Testo della pagina:
....................
Fondi pensione: contrarian o trend followers?

by Silvio Bencini

L’asset allocation strategica, cioè il peso assegnato alle diverse asset class in un portafogli, è la scelta più importante per un investitore, individuo o istituzione.
Ma la differenza dei rendimenti fra le diverse asset class, soprattutto dei mercati azionari, fa sì che nel corso del tempo i pesi assegnati cambino come semplice conseguenza delle variazioni dei prezzi.
Perciò, se l’investitore vuole mantenere costante nel tempo l’allocazione, deve ribilanciare, cioè vendere le asset class il cui peso ha superato il massimo previsto e comprare quelle il cui peso è sceso.
Questa attività non è ne’ semplice ne’ banale come sembra.
Innazitutto perché ponendosi in posizione contraria (“contrarian”) all’andamento del mercato, l’investitore assume che i rendimenti abbiano la tendenza a ritornare verso la media (“mean reversion”). La strategia di vendere o comprare quando qualcosa è salito o sceso “troppo” offre un premio se quel qualcosa poi scende o risale.
....................
Elenco delle righe:
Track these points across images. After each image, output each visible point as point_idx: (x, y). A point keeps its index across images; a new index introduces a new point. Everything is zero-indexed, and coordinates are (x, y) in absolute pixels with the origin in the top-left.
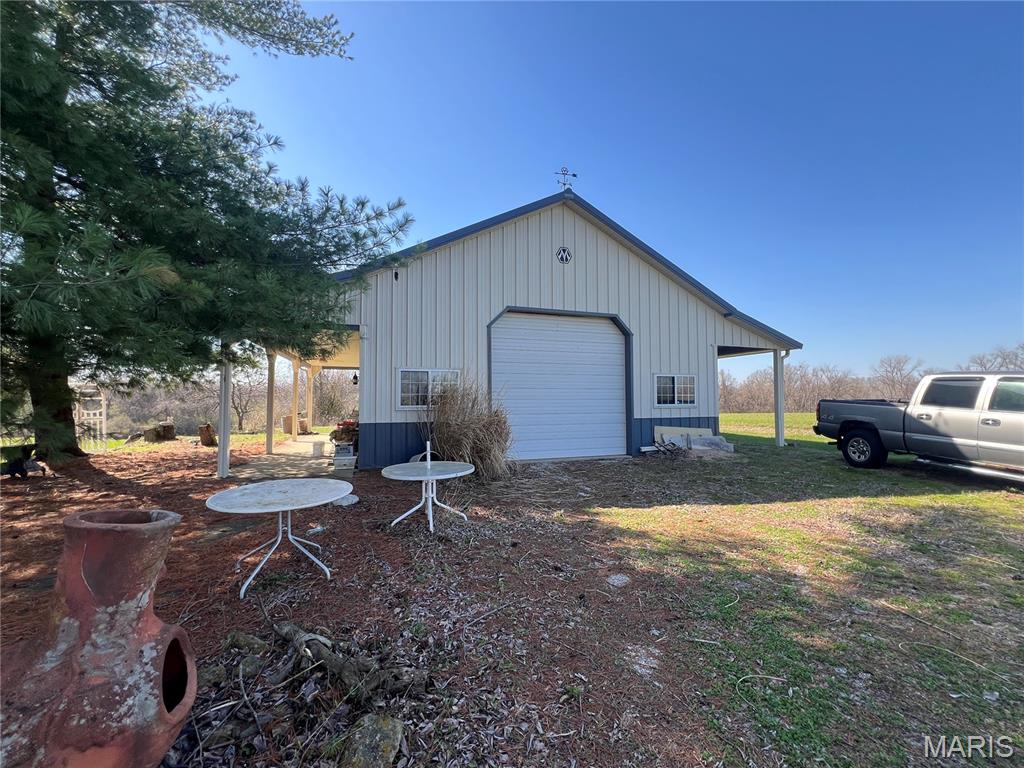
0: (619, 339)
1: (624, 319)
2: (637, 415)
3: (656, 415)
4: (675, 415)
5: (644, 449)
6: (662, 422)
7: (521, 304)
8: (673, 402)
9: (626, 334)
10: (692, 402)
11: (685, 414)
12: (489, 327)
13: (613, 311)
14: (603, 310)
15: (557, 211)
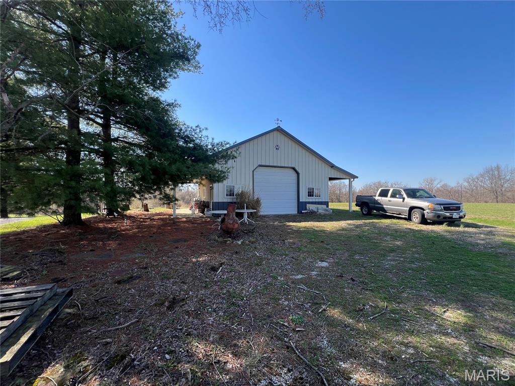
....................
Consegne dell'esercizio:
a. Secondo il testo sui fondi pensione, qual è la scelta più importante per un investitore?
b. Indica se le seguenti affermazioni concordano con il testo sui fondi pensione: (i) il ribilanciamento è un'attività semplice; (ii) per mantenere costante l'allocazione, l'investitore deve vendere le asset class il cui peso ha superato il massimo previsto; (iii) i pesi assegnati cambiano nel tempo per effetto delle variazioni dei prezzi.
c. Prosegui il testo sui fondi pensione a partire dalla sua ultima frase.
Per svolgere il lavoro non occorre consultare le righe.

Soluzioni delle attività:
a. L'asset allocation strategica.

b.
(i) No: "Questa attività non è ne’ semplice ne’ banale come sembra."
(ii) Sì: "vendere le asset class il cui peso ha superato il massimo previsto"
(iii) Sì: "i pesi assegnati cambino come semplice conseguenza delle variazioni dei prezzi"

c.
Se ciò non accade e i mercati salgono o scendono per un lungo periodo (“trend”) la strategia porta a ridurre o aumentare l’esposizione rinunciando a profitti o accumulando perdite in modo non lineare rispetto al mercato (“concavità”).
Non solo occorre pensare che i rendimenti tornino verso la media, ma lo si deve credere anche della volatilità. Quando i mercati scendono la volatilità aumenta perciò se l’investitore compra e riporta il peso delle azioni al loro valore strategico aumenta, per lo meno nel breve termine, il rischio del portafoglio.
Infine ci sono i costi di transazione. I benefici offerti dal ribilanciamento possono venire annullati o ridotti dai costi che si sostengono per vendere o comprare, cioè le commissioni esplicite o implicite di negoziazione e il cosiddetto “market impact”, la variazione di prezzo sfavorevole causata dagli acquisti e dalle vendite.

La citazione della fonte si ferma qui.